Passage shown:
_ _ _
Project Idea | Motion detection using Background Subtraction Techniques

Foreground detection based on video streams is the first step in computer vision applications, including real-time tracking and event analysis. Many researchers in the field of image and video semantics analysis pay attention to intelligent video surveillance in residential areas, junctions, shopping malls, subways, and airports which are closely associated with foreground detection.
Background modeling is an efficient way to obtain foreground objects. Though background modeling methods for foreground detection have been studied for several decades, each method has its own strength and weakness in detecting objects of interest from video streams.
Some of them are very significant for BS, and not usual in the other benchmarks. I have proposed a comparison of BGS methods namely (Adaptive BG Learning, ZivkovicGMM, Fuzzy Integral), with various methodologies.

Features:

  • Can eliminate noise in the sequence of frames effictively using suitable BGS methods.
  • Can efficiently detect foreground provided alpha and threshold is fixed.
  • Motions in different challenges can be detected by subtracting issues like dynamic background etc.

BG Modeling Steps:



  • Background initialization: The first aim to build a background model is to fix number of frames. This model can be designed by various ways (Guassian, fuzzy etc.).
  • Foreground detection: In the next frames, a comparison is processed between the current frame and the background model. This subtraction leads to the computation of the foreground of the scene.
  • Background maintenance: During this detection process, images are also analyzed in order to update the background model learned at the initialization step, with respect to a learning rate. An object not moving during long time should be integrated in the background for example.

BG Subtraction Methods step by step

  1. Adaptive BG Learning: In a simple way, this can be done by setting manually a static image that represents the background, and having no moving object
    • For each video frame, compute the absolute difference between the current frame and the static image.
_ _ _
Records for the exercise:
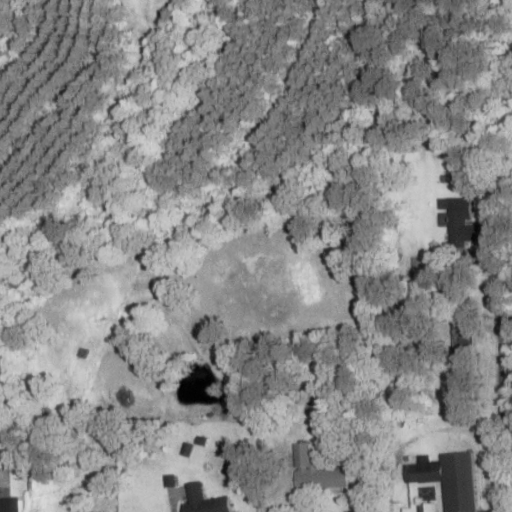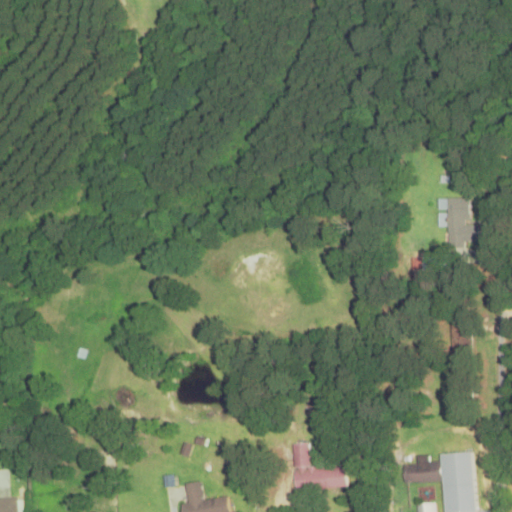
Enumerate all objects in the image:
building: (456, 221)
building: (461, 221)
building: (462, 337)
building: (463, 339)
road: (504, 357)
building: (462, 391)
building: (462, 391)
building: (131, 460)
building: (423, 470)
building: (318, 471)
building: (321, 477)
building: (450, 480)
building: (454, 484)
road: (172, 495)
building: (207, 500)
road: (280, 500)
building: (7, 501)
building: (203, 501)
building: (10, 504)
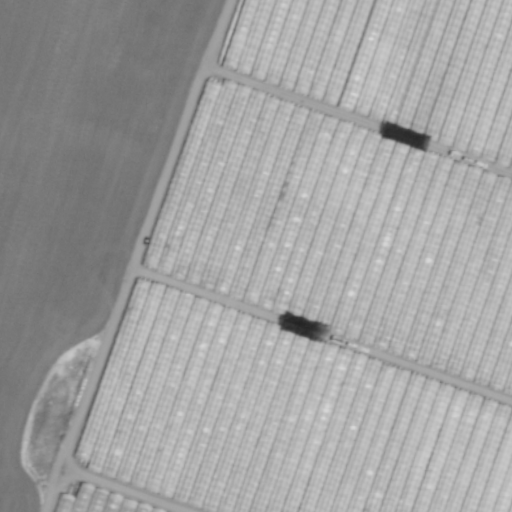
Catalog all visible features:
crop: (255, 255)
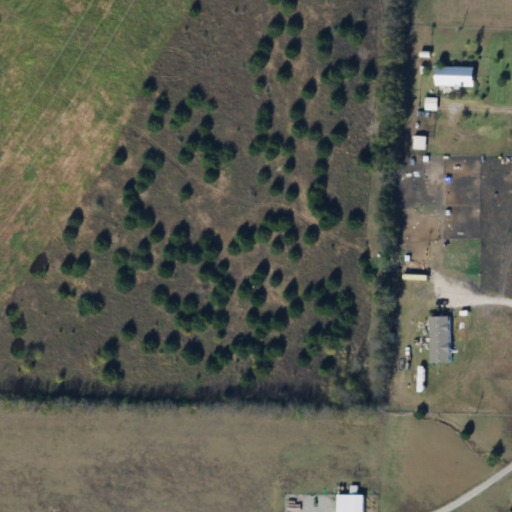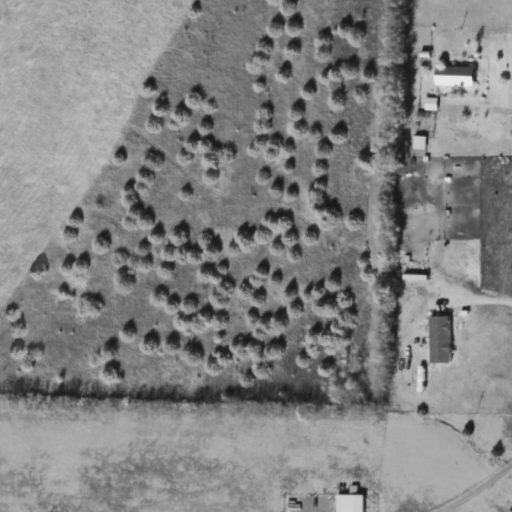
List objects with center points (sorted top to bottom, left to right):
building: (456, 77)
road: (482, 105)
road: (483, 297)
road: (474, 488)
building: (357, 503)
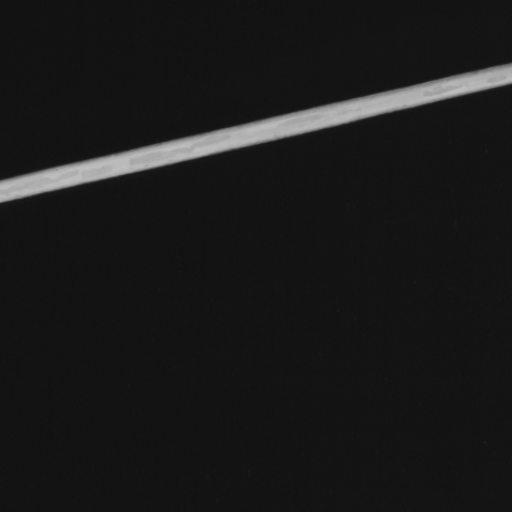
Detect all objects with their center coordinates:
_ _ _
Problems:
A – Answer these from the motion detection project idea:
(i) Which BGS methods does the author compare?
(ii) Under background maintenance, what should happen to an object that does not move for a long time?
(iii) In Adaptive BG Learning, what is computed for each video frame?
B – Lay out part of the entries as a JSON list of strings, one string per line, with blank lines left out. Begin at the line in the entries that contains "Catalog all visible", stop after the last line of the entries, and leave the pictures out.

Answers for the tasks:
A –
(i) Adaptive BG Learning, ZivkovicGMM, and Fuzzy Integral.
(ii) It should be integrated in the background.
(iii) The absolute difference between the current frame and the static image.

B –
[
  "Catalog all visible features:",
  "crop: (255, 255)",
  "List objects with center points (sorted top to bottom, left to right):",
  "building: (456, 77)",
  "road: (482, 105)",
  "road: (483, 297)",
  "road: (474, 488)",
  "building: (357, 503)",
  "Detect all objects with their center coordinates:"
]